На этот раз высоты хватило. Георгий собрал последние силы… Рывок!..
Что-то звонко хрустнуло, и вдруг навалилась многократная, но спасительная перегрузка, согнула летчика, вдавила его в сиденье, да так, что на секунду потемнело в глазах. А самолет по крутой глиссаде, весь дрожа от напряжения, стал выходить из пикирования. Стальная птица с ревом промчалась над самыми вершинами деревьев и устремилась вверх.
Надо набрать высоту, чтобы разобраться в случившемся и прикинуть, на каком режиме можно сажать самолет, проверить, как он сейчас реагирует на отклонение рулей, изменение оборотов двигателя, выпускаются ли шасси и закрылки.
Снова навстречу мчится земля. Теперь летчик ждет встречи с ней. Ждет нетерпеливо. Она снова стала желанной, родной, доброй.
На глазах у всех, кто смог оставить рабочие места и встречать испытателя, самолет с убранными закрылками на большой скорости коснулся бетонной полосы точно у посадочных знаков, выпустил на пробеге тормозной парашют и, наконец, остановился.

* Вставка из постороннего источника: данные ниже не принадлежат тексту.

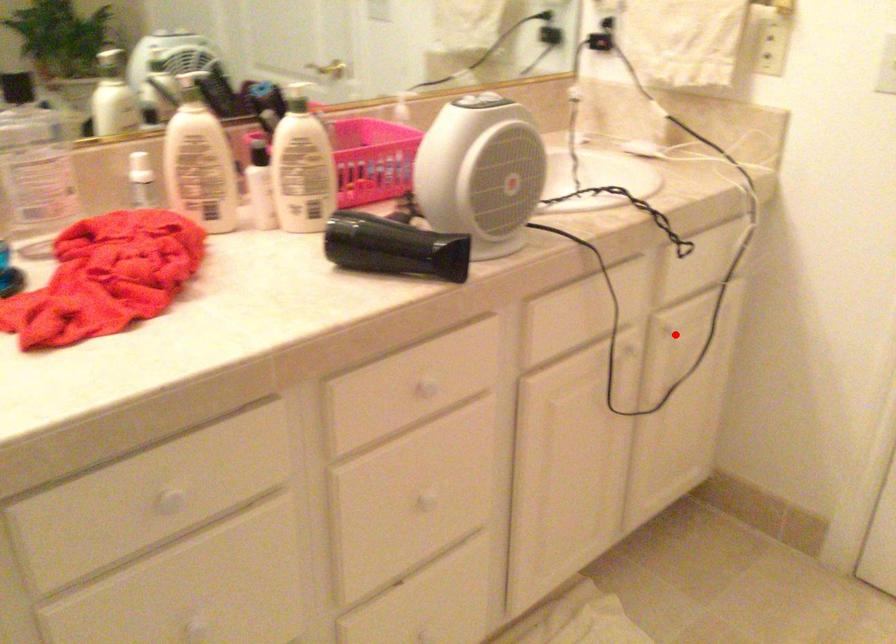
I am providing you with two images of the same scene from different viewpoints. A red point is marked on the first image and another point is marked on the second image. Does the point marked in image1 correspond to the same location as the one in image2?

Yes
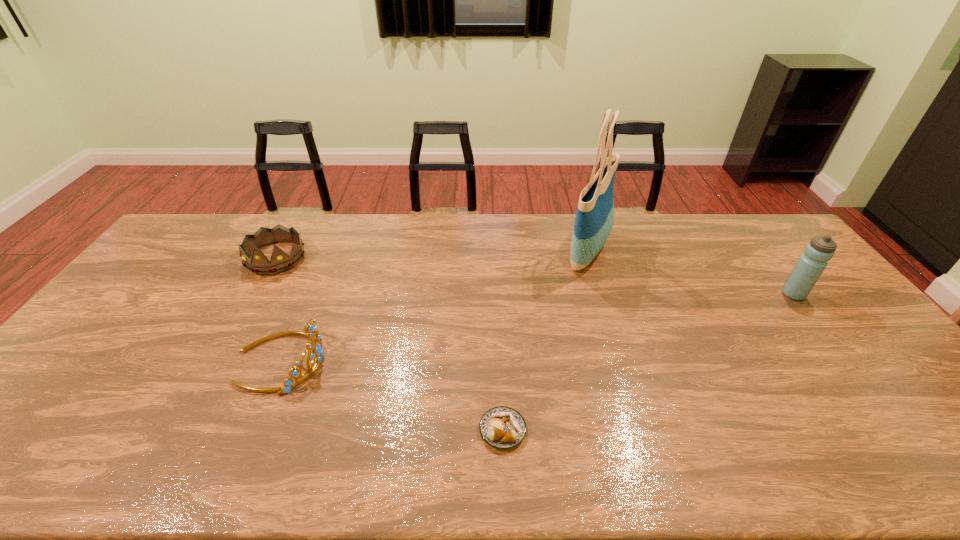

У Мосолова еще хватило сил, чтобы зарулить на стоянку и выключить двигатель. Потом он, сутулясь, медленно приподнялся над кабиной. Кто-то помог ему отстегнуть парашют.
Георгий посмотрел на часы. Что это? Неужели остановились? Он приблизил циферблат к глазам. Нет, тонкая стрелка, подрагивая, бежала по кругу. Значит, все это продолжалось лишь несколько минут. А казалось, что прошла целая вечность…
Георгий стянул с головы шлемофон, стер с лица не успевшие просохнуть соленые капли и как-то виновато взглянул на окружавших его друзей.
Солнце уже успело приподняться над горизонтом, и летчик ощутил на лице то скупое последнее тепло, которое так дорого бывает осенью.
«Почему же я не заметил этой красоты, когда был там, наверху?»
Георгий очнулся от дум и посмотрел со стороны на самолет, который уже буквально облепили инженеры и техники. Сейчас ему не хотелось подходить к машине, да и бесполезно — ни один специалист не назовет причину происшествия, пока не убедится, что она твердо установлена. Скажут: «Отказ управления». А это ему и самому понятно. Надо подождать, подумать, взвесить все обстоятельства полета, восстановить деталь за деталью все подробности аварии.